[TEXT FOR ANALYSIS]
A vision for India: Nehru’s idea of modern nationhood

It is necessary to revive the four key dimensions of Nehru’s vision for a modern nationhood—democracy, secularism, socialism and non-alignment.

Published : Nov 26, 2014 12:30 IST

January 24, 1950: Nehru signing India's Constitution at the final session of the Constituent Assembly. He established the democratic ethos, the democratic institutions and the democratic practices that other powerful leaders of newly independent countries found so easy to abandon.

January 24, 1950: Nehru signing India's Constitution at the final session of the Constituent Assembly. He established the democratic ethos, the democratic institutions and the democratic practices that other powerful leaders of newly independent countries found so easy to abandon.

THE FOUR KEY DIMENSIONS OF India’s modern nationhood, as conceived and implemented by Jawaharlal Nehru, were democracy, secularism, socialism and non-alignment. They were interpreted by him in the light of our requirements, as he saw them in the mid-20th century, that is, in the aftermath of the horrors of Partition and in the glow of the first few years of Independence. As national compulsions altered, the interpretation of these four dimensions also underwent change—a change to the point where these came to be either distorted beyond recognition or abandoned altogether. Indeed, at times and in some quarters, their continuing relevance also came under challenge. What needs examination is whether 50 years after Nehru passed away, these are still the defining parameters of India’s contemporary nationhood and, if so, how they should be interpreted in the light of the present circumstances.

Democracy is clearly an unalterable dimension. There is no serious challenge to this, perhaps because those who would prefer a more authoritarian form of government have been kept sufficiently far from the centre of power to entertain no more than pipe dreams. That, however, is changing with the ascent to power of the saffron forces in May 2014. As they have reached where they have through the electoral route, and at least so long as they continue on a high electoral trajectory, they are likely to remain democratic. If they slip, they might be tempted to consider an alternative route but that, at present at any rate, appears unlikely.

So, the Constitution, our fundamental rights thereunder, Parliament and the State Assemblies, an independent judiciary, and free media appear to have come to stay. However, we have got so used to the fact of being a democracy that it often escapes our attention as to what a miracle this has been. For, of approximately 150 nations that have come to liberation of one kind or another since 1947, ours is almost the only one, and certainly the only one of such size and diversity, to have not only forged a democracy but sustained it for 67 years.

Of course, the Emergency was a major deviation, but even that dark period was proclaimed under the Constitution, and validated by the Supreme Court, as also removed under the provisions of the same Constitution. The danger is that there is an inherent fragility in the achievement in view of its not having proved replicable, at least on a sustained basis, anywhere in our neighbourhood or around the world. Therefore, we cannot be complacent—but we can be confident that, barring an unlikely catastrophe, we will, as a nation, succeed in persisting on the democratic path, provided we remain ever vigilant and, as a people, resist authoritarianism when it rears its ugly head.

Thus, by insisting on a democratic polity and “nurturing it like a mother nurtures her child”, as Congress president Sonia Gandhi remarked at Nehru’s 125th birth anniversary celebration, Nehru established the democratic ethos, the democratic institutions and the democratic practices that other powerful leaders of newly independent countries found so easy to abandon. We did indeed become the “world’s largest democracy”.
[/TEXT FOR ANALYSIS]
■ **EXERCISE DETAILS**:
Could you quote the article on Nehru's vision for India above, from "THE FOUR KEY DIMENSIONS OF India’s" up to and including "the present circumstances."?
[RECORDS SUPPLIED]
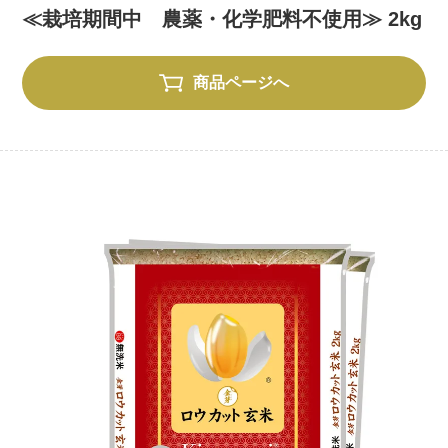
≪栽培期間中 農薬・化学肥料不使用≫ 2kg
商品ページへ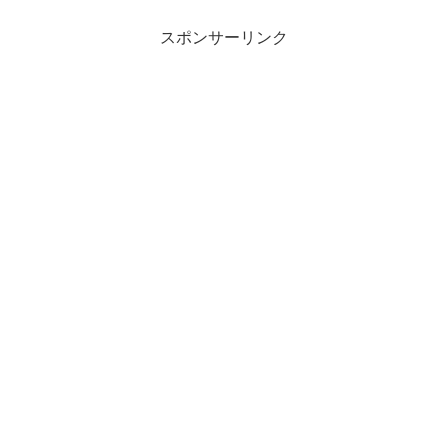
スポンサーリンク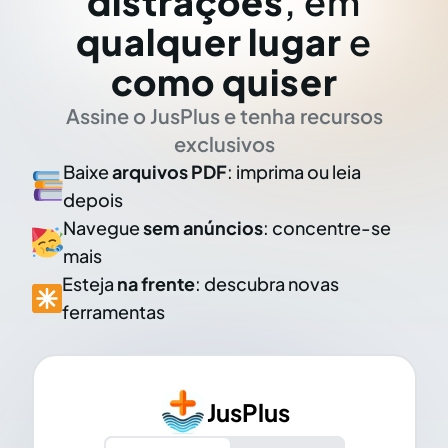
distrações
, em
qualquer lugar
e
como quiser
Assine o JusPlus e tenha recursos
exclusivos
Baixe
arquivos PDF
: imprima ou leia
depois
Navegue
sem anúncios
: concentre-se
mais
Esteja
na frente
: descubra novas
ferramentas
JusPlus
[/RECORDS SUPPLIED]
[RECORDS SUPPLIED]
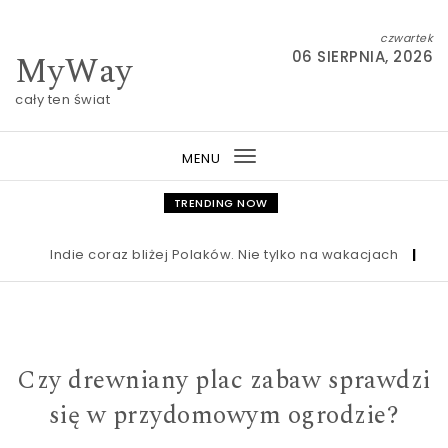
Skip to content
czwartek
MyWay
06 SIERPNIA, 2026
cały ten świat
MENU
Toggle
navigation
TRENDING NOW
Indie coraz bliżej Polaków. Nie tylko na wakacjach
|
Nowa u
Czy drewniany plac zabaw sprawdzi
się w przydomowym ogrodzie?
[/RECORDS SUPPLIED]
■ **TASK SOLUTION**:
THE FOUR KEY DIMENSIONS OF India’s modern nationhood, as conceived and implemented by Jawaharlal Nehru, were democracy, secularism, socialism and non-alignment. They were interpreted by him in the light of our requirements, as he saw them in the mid-20th century, that is, in the aftermath of the horrors of Partition and in the glow of the first few years of Independence. As national compulsions altered, the interpretation of these four dimensions also underwent change—a change to the point where these came to be either distorted beyond recognition or abandoned altogether. Indeed, at times and in some quarters, their continuing relevance also came under challenge. What needs examination is whether 50 years after Nehru passed away, these are still the defining parameters of India’s contemporary nationhood and, if so, how they should be interpreted in the light of the present circumstances.